Stevie Parle likes to use honey as a last-minute seasoning. It's a way of perking up a recipe with sweetness in the same way that a squeeze of lemon juice can add acidity.

Mead

Makes 1 litre
Put 200g unpasteurised liquid honey in a large kilner jar (or similar) and fit the lid. Add 800g water to the honey and whisk together. Keep in a warm place and stir every day until it ferments. Once fermentation has taken place, keep the jar sealed and use as needed.

Urban beekeeping
Stevie Parle used Barnes & Webb to set up his hives and suggests Thorne (thorne.co.uk) as a good source for equipment.

"Look around for established colonies or over-wintered nucs [small honey bee colonies] and establish a new hive in spring," says Parle. "It's also worth joining your local beekeepers' association."

Barnes & Webb is a London-based beehive rental company, set up in 2013 by passionate urban beekeepers Chris Barnes and Paul Webb. The company has placed hives across the capital, giving people local honey and pollinated gardens and "a unique way to reconnect with nature". It is certified by the British Beekeepers Association and registered with DEFRA.

Craft cocktail: More Please

Honey is an integral part of several cocktails served in the top-floor bar.

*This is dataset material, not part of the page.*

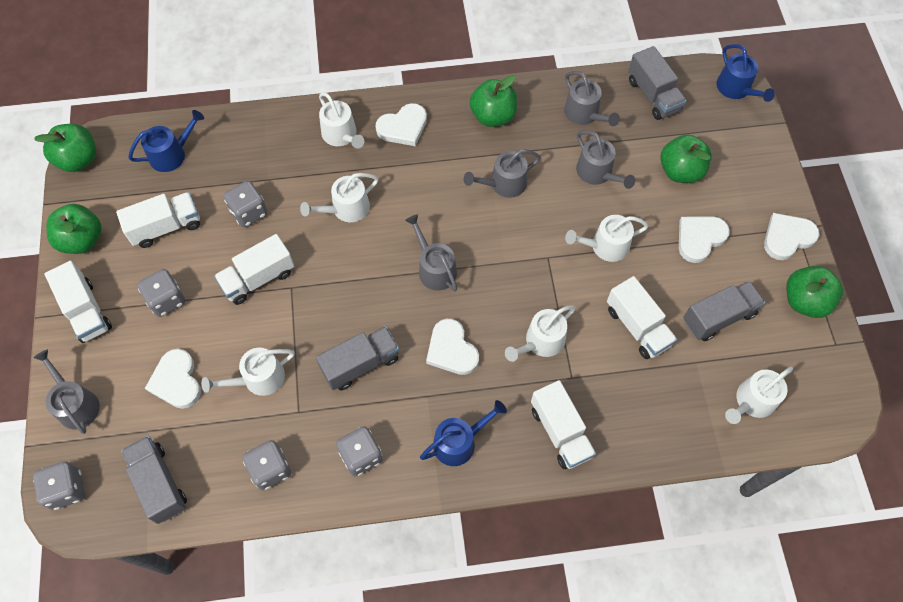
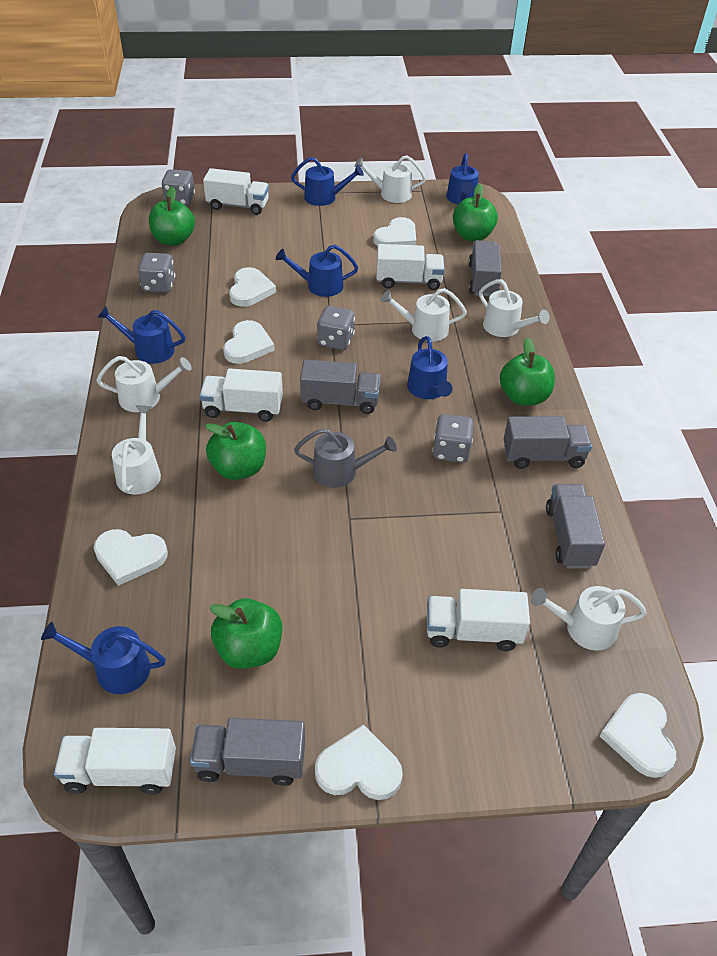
blue watering can: 3 -> 6
grey dice: 5 -> 4
grey truck: 4 -> 5
grey watering can: 5 -> 1
white heart: 5 -> 6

15ml apricot and chamomile infusion
20ml lemon juice
15ml honey syrup
50ml Beefeater gin
20ml egg white

To make the honey syrup, bring equal quantities of honey and water to simmering point. Dry shake the ingredients, then shake over ice. Garnish with chamomile petals.

Stevie Parle

stevie-parle
stevie-parle

Stevie Parle admits to being hesitant before opening his third restaurant, Craft, as he'd been looking for something more central. The location, by the O2 in the Greenwich Peninsula, was still at an early stage of its development.

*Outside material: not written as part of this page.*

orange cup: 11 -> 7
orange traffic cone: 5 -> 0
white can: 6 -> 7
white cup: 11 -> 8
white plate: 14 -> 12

But when he weighed up the risks, he realised that the space would free him from "the constraints of working in a basement kitchen in Soho."

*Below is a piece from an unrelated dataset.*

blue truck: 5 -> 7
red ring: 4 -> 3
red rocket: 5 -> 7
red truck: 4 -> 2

His proposal for the project included a butchery, a coffee roaster, a smoke house and beehives in the gardens abutting the restaurant: "I wanted to have more control over the raw materials rather than depend on suppliers who were making their margins without understanding fully the products we wanted to use," he says.

With each element taken separately, he feels his plan was not unique to London, but the idea as a whole did offer something special: "We've been able to produce excellence in many realms. We can offer great coffee and great cured meat. It's difficult to bring all the knowledge and skill into one place."

By focusing on the processes associated with the raw material, he's shifted the emphasis away from complex kitchen skills: "There's loads and loads of technique involved in the products we make, but the dishes themselves are simple because the production is sometimes so complex."

As examples he cites the cultured butter the kitchen makes from raw Jersey milk or the Cornish anchovies (used in the mead sauce) that he cures, or the walnuts pickled to go with charcuterie prepared in-house. Butter, coffee, salumi, smoked eel and cods' roes go to his other restaurants.

Beekeeping goes back at least four generations in his family: "I used to do it as a kid with my grandfather, who learned from his father," says Parle. At Craft, honey is a basic seasoning: "If we're tweaking something, if we want to add a touch of sweetness, in a broth, say, we may add a little as a low-key ingredient. We substitute it for sugar in desserts and ice-creams. It's in almost anything and we don't buy much white sugar at all."

It can also have a higher profile, as in a duck dish that's poached, grilled, baked in clay and finished with a broad bean miso and honey glaze.

Parle, 31, started his career at the River Café and now has two other restaurants to his name - Dock Kitchen and Rotorino - plus a new opening, Palatino, due in 2017. He successfully juggles a television career with a job as a columnist for The Sunday Telegraph for the past five years.

But despite these overlapping demands he still thinks of himself as a chef: "The reality may be different, but so far as my identity goes and my day to day priorities, cooking is really important to me," he says. "Most days I'll be in a kitchen doing something. What I enjoy most is the process of editing other peoples' creativity. My involvement in their ideas helps make them better."